[[ EXTRACTED INFORMATION, beginning ]]

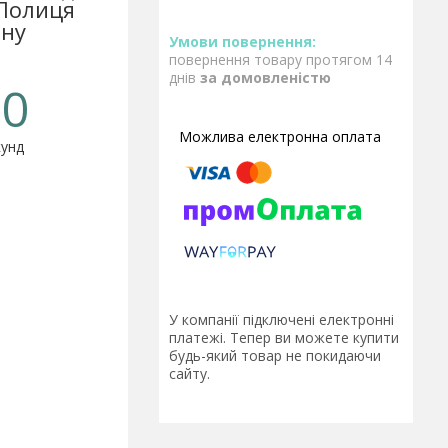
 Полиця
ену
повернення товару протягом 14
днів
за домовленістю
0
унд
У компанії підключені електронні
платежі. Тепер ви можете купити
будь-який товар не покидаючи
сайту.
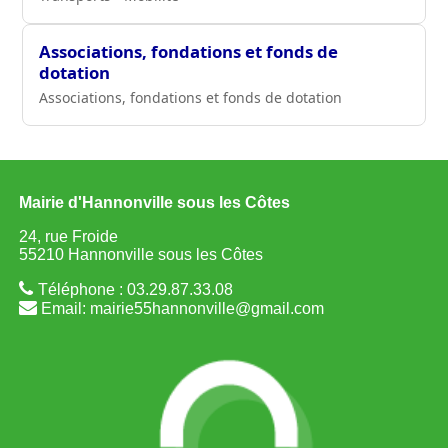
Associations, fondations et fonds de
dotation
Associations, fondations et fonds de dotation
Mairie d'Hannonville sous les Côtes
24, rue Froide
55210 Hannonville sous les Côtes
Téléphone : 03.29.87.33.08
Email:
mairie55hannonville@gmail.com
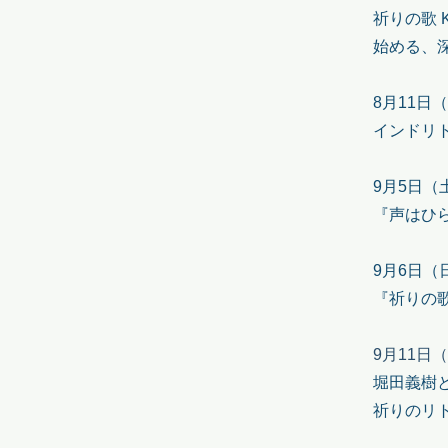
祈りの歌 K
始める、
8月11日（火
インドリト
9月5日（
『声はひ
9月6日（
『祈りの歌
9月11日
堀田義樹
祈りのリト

[[ EXTRACTED INFORMATION, end ]]
[[ EXTRACTED INFORMATION, beginning ]]

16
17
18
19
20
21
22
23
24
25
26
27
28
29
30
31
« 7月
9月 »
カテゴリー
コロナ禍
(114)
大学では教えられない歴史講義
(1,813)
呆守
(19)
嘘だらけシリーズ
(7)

[[ EXTRACTED INFORMATION, end ]]
[[ EXTRACTED INFORMATION, beginning ]]

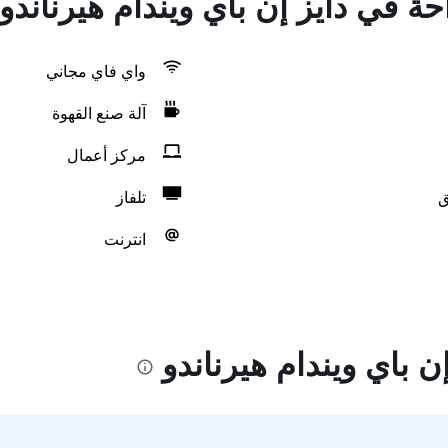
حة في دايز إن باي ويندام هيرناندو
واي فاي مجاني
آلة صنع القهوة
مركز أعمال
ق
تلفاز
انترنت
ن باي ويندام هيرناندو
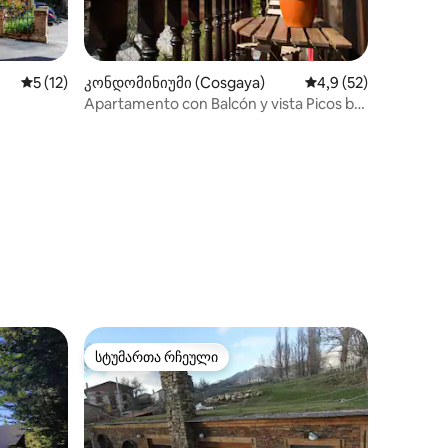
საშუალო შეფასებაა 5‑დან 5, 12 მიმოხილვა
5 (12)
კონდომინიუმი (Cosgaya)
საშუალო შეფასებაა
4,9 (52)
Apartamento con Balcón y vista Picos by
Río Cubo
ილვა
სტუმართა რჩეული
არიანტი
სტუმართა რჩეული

[[ EXTRACTED INFORMATION, end ]]

## WHAT IS BEING ASKED
Show every line of the records that contains the word "Côtes".

## RESPONSE TO THE EXERCISE
Mairie d'Hannonville sous les Côtes
55210 Hannonville sous les Côtes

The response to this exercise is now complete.